● **Questions to answer**:
(1) Quote the Swiftz security page word for word, from "Hashed API keys" down to "expose your keys.".
(2) On the Swiftz security page, what form are API keys stored in?

Trust & Safety

Security at Swiftz

Security is structural, not an add-on. Every layer of Swiftz is designed so that a breach of our systems cannot compromise your funds or your customers' data.

Core security principle

Swiftz is non-custodial. We never hold your funds, never store private keys, and never have access to your wallets. The worst-case scenario of a Swiftz breach is exposure of email addresses and transaction metadata — not loss of funds.

Non-custodial architecture

Swiftz never holds your funds. Payments route directly from customer to your wallet. We have no ability to freeze, reverse, or access your money.

Hashed API keys

API keys are stored as SHA-256 hashes. The plaintext is shown once at creation and never stored. A compromised database cannot expose your keys.

HMAC-signed webhooks

Every webhook event is signed with HMAC SHA-256 using your unique secret. Verify signatures with crypto.timingSafeEqual to prevent timing attacks.

[Dataset entries]
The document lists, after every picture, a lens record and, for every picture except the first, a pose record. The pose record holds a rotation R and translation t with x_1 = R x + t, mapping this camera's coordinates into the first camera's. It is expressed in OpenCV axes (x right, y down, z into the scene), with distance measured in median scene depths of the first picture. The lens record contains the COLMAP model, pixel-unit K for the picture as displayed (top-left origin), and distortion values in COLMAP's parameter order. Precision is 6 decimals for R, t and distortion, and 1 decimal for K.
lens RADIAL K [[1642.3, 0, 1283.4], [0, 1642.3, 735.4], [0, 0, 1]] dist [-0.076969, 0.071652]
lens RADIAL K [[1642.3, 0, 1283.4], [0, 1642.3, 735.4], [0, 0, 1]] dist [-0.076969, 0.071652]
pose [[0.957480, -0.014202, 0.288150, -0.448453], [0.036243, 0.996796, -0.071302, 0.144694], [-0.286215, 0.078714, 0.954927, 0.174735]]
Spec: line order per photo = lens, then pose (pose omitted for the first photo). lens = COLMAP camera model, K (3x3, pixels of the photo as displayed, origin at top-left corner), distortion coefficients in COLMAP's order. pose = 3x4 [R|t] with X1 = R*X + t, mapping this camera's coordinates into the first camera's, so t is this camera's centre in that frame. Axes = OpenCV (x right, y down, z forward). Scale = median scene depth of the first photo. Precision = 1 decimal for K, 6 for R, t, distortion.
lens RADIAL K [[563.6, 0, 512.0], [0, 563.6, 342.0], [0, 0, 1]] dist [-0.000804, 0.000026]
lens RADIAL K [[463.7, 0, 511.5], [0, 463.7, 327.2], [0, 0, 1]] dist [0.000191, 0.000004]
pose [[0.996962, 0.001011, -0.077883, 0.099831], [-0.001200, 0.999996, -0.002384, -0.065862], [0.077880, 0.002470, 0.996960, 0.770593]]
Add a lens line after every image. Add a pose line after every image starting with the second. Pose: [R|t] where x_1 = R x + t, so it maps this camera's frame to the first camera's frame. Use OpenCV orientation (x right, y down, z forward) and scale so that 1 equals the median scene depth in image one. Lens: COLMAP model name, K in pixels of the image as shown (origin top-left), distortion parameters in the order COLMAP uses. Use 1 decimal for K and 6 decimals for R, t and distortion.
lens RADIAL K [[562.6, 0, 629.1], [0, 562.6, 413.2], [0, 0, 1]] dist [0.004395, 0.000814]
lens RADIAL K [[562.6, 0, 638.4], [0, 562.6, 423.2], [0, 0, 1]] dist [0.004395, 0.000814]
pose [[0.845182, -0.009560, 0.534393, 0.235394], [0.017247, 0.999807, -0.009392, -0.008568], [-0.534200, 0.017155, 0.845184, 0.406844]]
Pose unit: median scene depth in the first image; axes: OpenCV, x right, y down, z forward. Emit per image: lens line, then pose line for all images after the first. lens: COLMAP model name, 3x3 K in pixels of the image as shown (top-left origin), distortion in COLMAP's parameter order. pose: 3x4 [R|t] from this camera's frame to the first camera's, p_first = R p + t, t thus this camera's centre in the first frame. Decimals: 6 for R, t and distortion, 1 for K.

● **Numbered responses**:
(1)
Hashed API keys

API keys are stored as SHA-256 hashes. The plaintext is shown once at creation and never stored. A compromised database cannot expose your keys.

(2) As SHA-256 hashes.